**DIRECTIONS**:
a: Using the passage on PayPal's customer growth, explain in one to three sentences what CEO Daniel Schulman credits for the company's growth and engagement.
b: Carry on the passage about PayPal's customer growth, picking up after its final sentence.

**EXTRACT TO READ**:
>>>>

One of PayPal's bright spots is its ability to grow its customer base, and how it's building new features to keep them engaged.

PayPal grew its active customers by 7.7 million in the second quarter of this year, an increase of 18% from the year-ago quarter. This brings the company's total active users to 244 million, and those users are tapping into PayPal's platform more than ever before. Payment transactions per active account reached 35.7 in the second quarter, which was up 9% year over year.

PayPal's management said on the earnings call that they're expecting more customer growth over the next two quarters and expect to add more than 30 million net new active customer accounts for the full year.

CEO Daniel Schulman said on the call that PayPal's growth and engagement comes from the company's customer choice initiatives, its growing partnerships with merchants, and its commitment to its customers. Schulman's mention of customer choice refers to a strategy the company implemented earlier this year that allows PayPal users to easily choose what credit or debit card they want to use for a specific transaction. He mentioned that 45 million customers have already adopted the feature and that it's led to "calls per transaction into our contact centers are now at their lowest level since we began tracking this metric more than seven years ago."

<<<<

**DATASET EXTRACT**:
>>>>

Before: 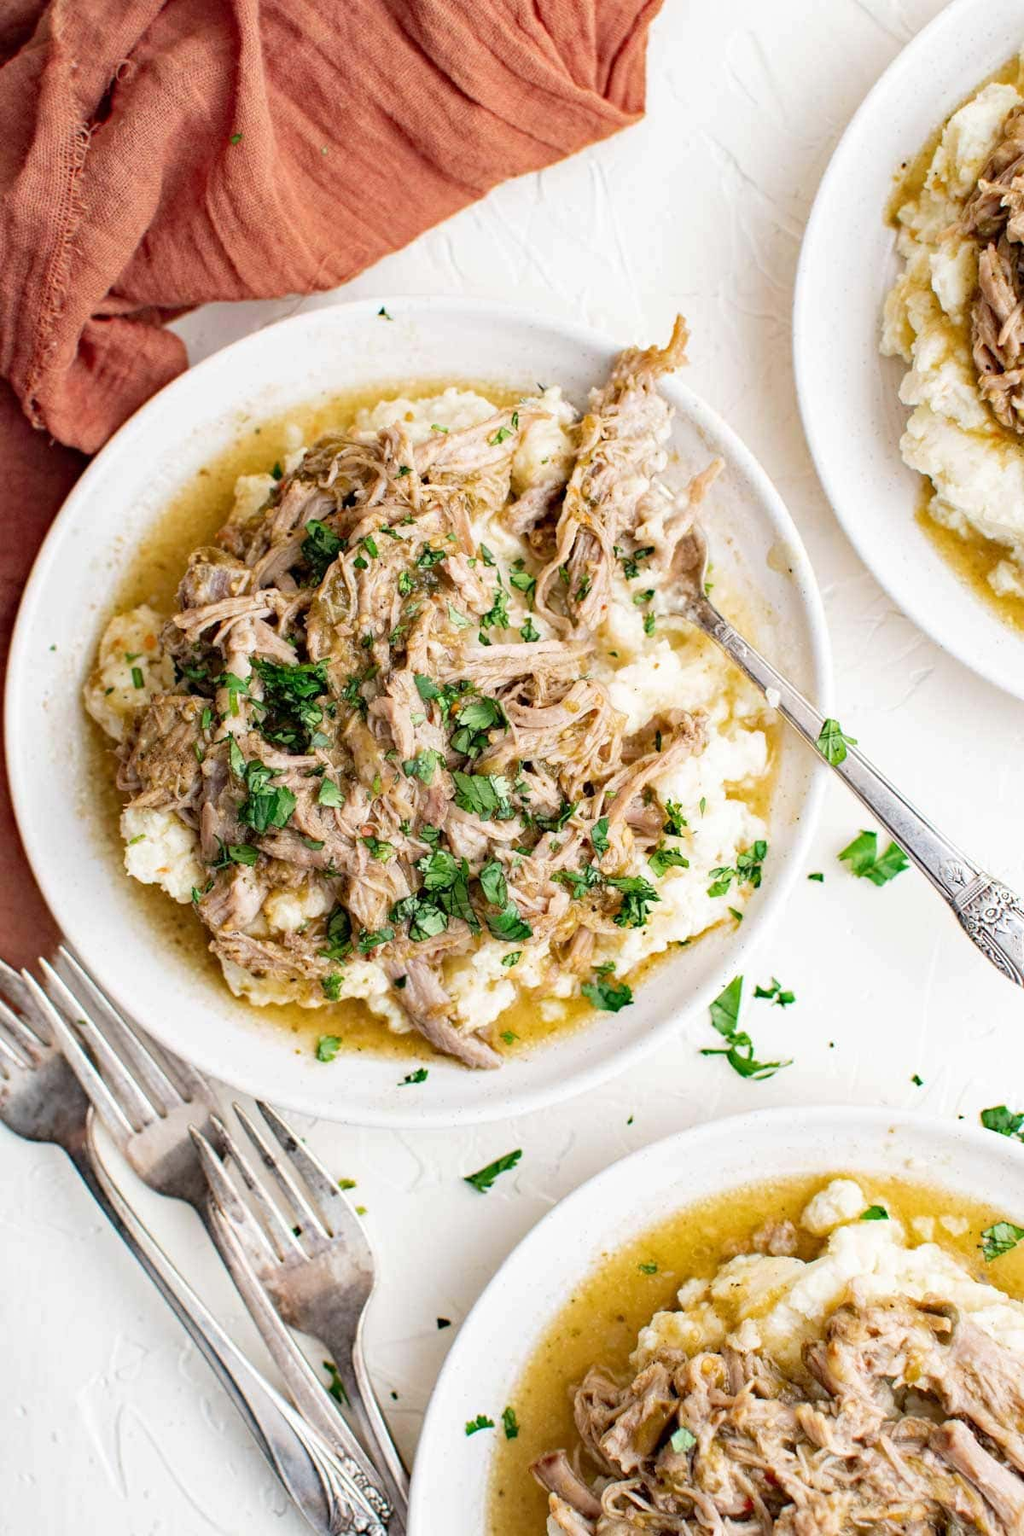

<<<<

**SET OF ANSWERS**:
a: Schulman attributes PayPal's growth and engagement to its customer choice initiatives, its growing partnerships with merchants, and its commitment to its customers. The customer choice strategy, introduced earlier in the year, lets users easily pick which credit or debit card to use for a given transaction.

b:
Schulman also noted that PayPal's expanded partnerships, including a new partnership with Alphabet's Google, has helped drive customer growth. For example, PayPal users who use the payment service for one of Google's services, like Google Play, will soon be able to pay "across the Google ecosystem," including the Google Store and YouTube.

Finally, PayPal's management believes the company's strategy of being a "customer champion" will help to continue growing the company's users. "Our focus on putting customers first and delivering exceptional experiences has created meaningful customer trust and deep loyalty to the PayPal brand," Shulman said.

Payment dominance and a massive addressable market

According to a recent report from Third Point analyst Daniel Loeb, PayPal process between 20% to 30% of all e-commerce transactions, excluding transactions in China. Not only is that a heck of a lot of transactions that PayPal's processing, but the company's checkout conversion rate of 89% is nearly two times higher than that of credit and debit cards as well, according to Loeb.

Analyst figures aside, PayPal has proved with its own numbers that its users are using the platform more and more. Payment transactions jumped by 28% to 2.3 billion in the second quarter, and the company's total payment volume (TPV) was up 29% year over year to $139 billion.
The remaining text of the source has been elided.